Setenta y dos años después, Suiza volverá a disputar unos cuartos de final de un Mundial. La selección helvética sobrevivió a un exigente pulso con Colombia, resistió durante 120 minutos sin encajar y acabó imponiéndose en la tanda de penaltis para citarse con Argentina entre los ocho mejores del torneo. Un premio enorme para un equipo que volvió a demostrar su fortaleza competitiva y su capacidad para mantenerse en pie cuando el margen de error desaparece.

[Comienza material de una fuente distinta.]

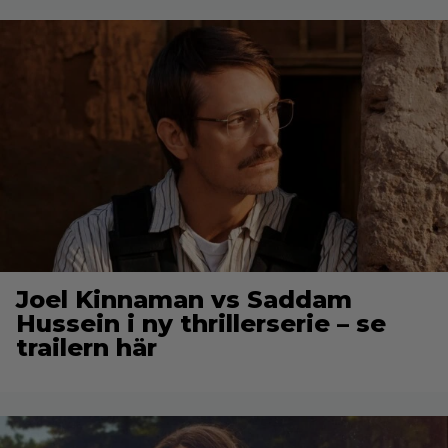
Joel Kinnaman vs Saddam
Hussein i ny thrillerserie – se
trailern här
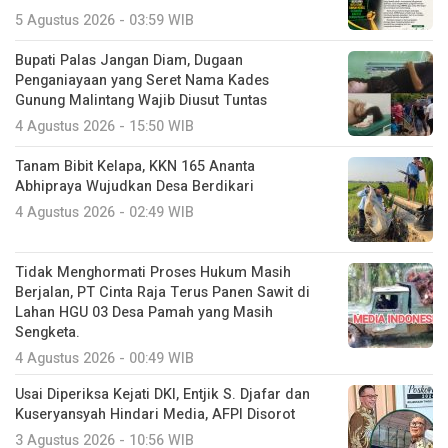
5 Agustus 2026 - 03:59 WIB
Bupati Palas Jangan Diam, Dugaan
Penganiayaan yang Seret Nama Kades
Gunung Malintang Wajib Diusut Tuntas
4 Agustus 2026 - 15:50 WIB
Tanam Bibit Kelapa, KKN 165 Ananta
Abhipraya Wujudkan Desa Berdikari
4 Agustus 2026 - 02:49 WIB
Tidak Menghormati Proses Hukum Masih
Berjalan, PT Cinta Raja Terus Panen Sawit di
Lahan HGU 03 Desa Pamah yang Masih
Sengketa.
4 Agustus 2026 - 00:49 WIB
Usai Diperiksa Kejati DKI, Entjik S. Djafar dan
Kuseryansyah Hindari Media, AFPI Disorot
3 Agustus 2026 - 10:56 WIB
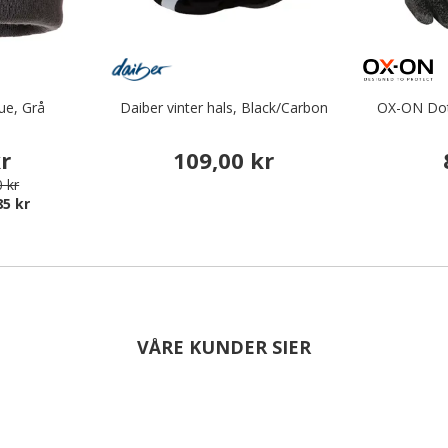
ue, Grå
Daiber vinter hals, Black/Carbon
OX-ON Dot
kr
109,00 kr
 kr
85 kr
VÅRE KUNDER SIER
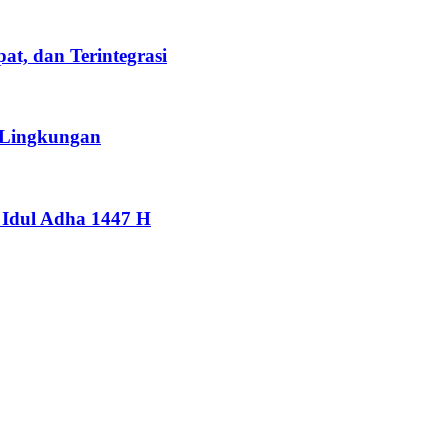
t, dan Terintegrasi
 Lingkungan
Idul Adha 1447 H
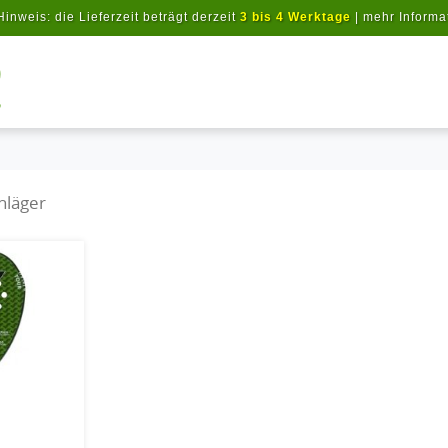
Hinweis: die Lieferzeit beträgt derzeit
3 bis 4 Werktage
|
mehr Informa
Artikel suchen
hläger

El encuentro respondió desde el inicio a lo que se esperaba de dos selecciones muy ordenadas. Colombia asumió algo más de protagonismo con el balón y trató de encontrar los espacios entre líneas, mientras Suiza se mostró fiel a su estilo, sólida en defensa y paciente para esperar su oportunidad. Las ocasiones aparecieron con cuentagotas y ambos porteros transmitieron seguridad cuando fueron exigidos, manteniendo intacto el marcador al descanso.
La segunda mitad elevó el ritmo. Colombia dio un paso adelante y obligó a Kobel a intervenir en varias acciones de mérito, mientras los suizos respondían con rápidas transiciones que también inquietaron a la zaga sudamericana. Ninguno de los dos equipos, sin embargo, encontró la precisión necesaria en los metros finales y el partido terminó desembocando en una prórroga tan igualada como tensa, marcada por el desgaste físico y el temor a un error que resultara definitivo.
Con las fuerzas al límite y el 0-0 inamovible tras 120 minutos, la eliminatoria se decidió desde los once metros. Allí apareció la serenidad de Suiza, impecable en una tanda que terminó resolviendo por 4-3. Colombia, que volvió a competir de tú a tú frente a una selección europea, se quedó a un paso de igualar su mejor actuación mundialista, mientras el combinado helvético rompió una espera de más de siete décadas para regresar a unos cuartos de final en los que le espera la vigente campeona del mundo, Argentina.